I got kits for the beds because I wanted to put them together quickly—there are a lot of great ones online. I assembled them in half an hour. Shannon [Lai] mapped out my plot plan. I have tomatoes, parsley, basil, cilantro, dill, peppers, cucumbers, cabbage, kale, beets, carrots, and radishes.
On Educating Herself
I did an interview with Ron Finely, the Gangsta Gardener, who has a MasterClass on edible growing I found really helpful. I’ve taken a few New York Botanical Garden courses, as well as one with Annie Novak of Growing Chefs.
On the Biggest Piece of Growing Advice She Learned
What everyone says about growing veggies is that your soil is gold. You want to make sure there are healthy microbes in it, as well as nutrients. That’s the thing I love about plants—they’re so rife with metaphor. You need to have a good foundation.
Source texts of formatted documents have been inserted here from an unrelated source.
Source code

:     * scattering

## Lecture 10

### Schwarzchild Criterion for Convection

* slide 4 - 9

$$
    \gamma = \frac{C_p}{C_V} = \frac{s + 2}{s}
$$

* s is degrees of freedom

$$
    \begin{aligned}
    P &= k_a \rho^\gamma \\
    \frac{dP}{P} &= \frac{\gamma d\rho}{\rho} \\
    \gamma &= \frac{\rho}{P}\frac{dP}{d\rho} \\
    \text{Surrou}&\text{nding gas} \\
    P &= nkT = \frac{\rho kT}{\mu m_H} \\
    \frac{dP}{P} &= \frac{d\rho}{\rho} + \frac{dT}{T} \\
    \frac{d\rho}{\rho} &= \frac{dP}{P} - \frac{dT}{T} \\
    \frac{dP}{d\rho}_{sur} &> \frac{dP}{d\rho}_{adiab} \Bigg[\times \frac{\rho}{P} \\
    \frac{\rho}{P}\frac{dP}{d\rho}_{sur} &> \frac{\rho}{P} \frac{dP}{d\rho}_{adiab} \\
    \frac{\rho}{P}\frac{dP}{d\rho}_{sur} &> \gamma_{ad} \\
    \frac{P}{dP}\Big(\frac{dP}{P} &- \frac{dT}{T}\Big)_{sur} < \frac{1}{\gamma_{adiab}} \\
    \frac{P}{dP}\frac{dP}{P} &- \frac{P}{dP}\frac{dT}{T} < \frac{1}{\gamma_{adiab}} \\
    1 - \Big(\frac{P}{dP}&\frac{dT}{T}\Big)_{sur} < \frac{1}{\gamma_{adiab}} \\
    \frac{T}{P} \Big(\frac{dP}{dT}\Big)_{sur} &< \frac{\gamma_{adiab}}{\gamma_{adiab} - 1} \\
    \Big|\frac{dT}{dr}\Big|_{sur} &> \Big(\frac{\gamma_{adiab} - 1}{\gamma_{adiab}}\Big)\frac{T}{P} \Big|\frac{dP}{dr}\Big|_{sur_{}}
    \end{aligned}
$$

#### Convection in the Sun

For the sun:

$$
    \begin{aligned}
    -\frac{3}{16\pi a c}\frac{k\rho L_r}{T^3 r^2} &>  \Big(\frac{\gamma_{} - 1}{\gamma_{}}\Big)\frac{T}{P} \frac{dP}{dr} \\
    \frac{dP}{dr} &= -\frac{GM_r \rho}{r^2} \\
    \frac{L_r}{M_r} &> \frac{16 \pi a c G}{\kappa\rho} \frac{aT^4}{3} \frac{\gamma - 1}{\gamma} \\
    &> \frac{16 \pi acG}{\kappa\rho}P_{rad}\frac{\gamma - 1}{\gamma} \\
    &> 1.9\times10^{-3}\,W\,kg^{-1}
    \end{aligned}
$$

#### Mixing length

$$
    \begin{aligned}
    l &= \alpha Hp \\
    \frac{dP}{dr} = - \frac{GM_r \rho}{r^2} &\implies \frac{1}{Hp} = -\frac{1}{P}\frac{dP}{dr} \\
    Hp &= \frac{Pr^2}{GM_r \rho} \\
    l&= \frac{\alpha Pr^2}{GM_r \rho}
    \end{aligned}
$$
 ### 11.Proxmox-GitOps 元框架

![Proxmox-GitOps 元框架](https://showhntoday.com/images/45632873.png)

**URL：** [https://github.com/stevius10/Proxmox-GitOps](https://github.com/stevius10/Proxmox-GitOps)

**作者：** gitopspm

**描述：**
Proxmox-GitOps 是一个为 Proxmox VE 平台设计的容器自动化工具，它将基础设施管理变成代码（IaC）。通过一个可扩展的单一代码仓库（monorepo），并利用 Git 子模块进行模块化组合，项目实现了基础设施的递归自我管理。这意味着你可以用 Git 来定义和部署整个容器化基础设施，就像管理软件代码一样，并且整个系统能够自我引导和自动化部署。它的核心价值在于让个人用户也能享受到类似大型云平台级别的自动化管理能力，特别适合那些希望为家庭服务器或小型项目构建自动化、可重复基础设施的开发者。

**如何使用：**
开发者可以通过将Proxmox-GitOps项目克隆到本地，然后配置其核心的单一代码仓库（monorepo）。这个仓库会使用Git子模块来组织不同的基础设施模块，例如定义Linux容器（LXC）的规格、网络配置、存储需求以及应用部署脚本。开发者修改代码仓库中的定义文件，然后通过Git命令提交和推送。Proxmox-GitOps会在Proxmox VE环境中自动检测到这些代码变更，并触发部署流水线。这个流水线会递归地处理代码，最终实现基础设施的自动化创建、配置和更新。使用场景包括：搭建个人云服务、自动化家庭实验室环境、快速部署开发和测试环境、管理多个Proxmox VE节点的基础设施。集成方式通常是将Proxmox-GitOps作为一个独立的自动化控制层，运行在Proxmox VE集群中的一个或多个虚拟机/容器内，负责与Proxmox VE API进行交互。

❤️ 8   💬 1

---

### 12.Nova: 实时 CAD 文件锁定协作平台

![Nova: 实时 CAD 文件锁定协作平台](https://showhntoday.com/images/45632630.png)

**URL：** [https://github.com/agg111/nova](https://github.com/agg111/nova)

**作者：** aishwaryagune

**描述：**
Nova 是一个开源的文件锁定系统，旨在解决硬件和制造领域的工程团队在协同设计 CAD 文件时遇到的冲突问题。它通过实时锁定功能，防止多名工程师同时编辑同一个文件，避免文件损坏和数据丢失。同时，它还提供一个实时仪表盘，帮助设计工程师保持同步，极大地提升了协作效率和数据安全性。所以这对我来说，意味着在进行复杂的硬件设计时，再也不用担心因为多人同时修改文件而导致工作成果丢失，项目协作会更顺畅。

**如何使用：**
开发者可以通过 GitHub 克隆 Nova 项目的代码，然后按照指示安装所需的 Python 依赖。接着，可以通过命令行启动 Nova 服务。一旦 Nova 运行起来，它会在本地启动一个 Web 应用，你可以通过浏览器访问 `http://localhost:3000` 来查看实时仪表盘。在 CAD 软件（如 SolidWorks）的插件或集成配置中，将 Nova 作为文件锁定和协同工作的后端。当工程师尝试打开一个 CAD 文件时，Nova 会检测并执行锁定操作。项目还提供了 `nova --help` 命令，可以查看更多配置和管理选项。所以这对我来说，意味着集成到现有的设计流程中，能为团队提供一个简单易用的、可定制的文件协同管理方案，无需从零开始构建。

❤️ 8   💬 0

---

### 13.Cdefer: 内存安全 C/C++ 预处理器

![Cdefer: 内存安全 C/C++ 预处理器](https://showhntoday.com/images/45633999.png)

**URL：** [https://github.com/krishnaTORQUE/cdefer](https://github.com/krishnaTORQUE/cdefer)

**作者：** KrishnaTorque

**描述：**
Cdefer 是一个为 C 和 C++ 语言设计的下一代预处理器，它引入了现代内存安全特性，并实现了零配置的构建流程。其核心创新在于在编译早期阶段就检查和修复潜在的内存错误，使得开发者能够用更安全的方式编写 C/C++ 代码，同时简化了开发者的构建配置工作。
On Finding a New Connection With Food
I kept worrying: What if a raccoon comes, or a storm, or a pest? I couldn’t imagine putting all this love and effort and care into something and having it totally wiped out. It made me realize people who grow food on an organic farm scale do it because they truly love it—it is such a complex, difficult endeavor. When I had the little seeds in my hands, I felt so disconnected from them—I almost couldn’t believe a plant could come out of something the size of a grain. But they have. It’s renewed this feeling of being on an extraordinary planet. Plants take water and sunlight and turn it into food and give it away for free. It’s a relationship you don’t get from going to Whole Foods and buying a cucumber.
On Her Best Plant Wisdom
My mentor always says, “Right plant, right place.” You want to check that a plant has the right exposure, whether that’s full sun, partial sun, or full shade. With houseplants, you want to be careful with watering. Since they’re in a pot, it’s easy for their roots to rot if you overwater them. Don’t let them dry out, but if you stick a finger in the dirt and it comes out even a little wet, don’t water it. And don’t let it sit in a saucer of water—it will just suck it all out.
I notice a real correlation between the health of my houseplants and my personal health when I’m not drinking enough water, getting enough sleep, or feeding myself properly. When you’re taking the time to do things a little more meditatively, and treat plant care more like a spiritual practice than a chore, that’s very helpful. Plants are a lot more like you than you think.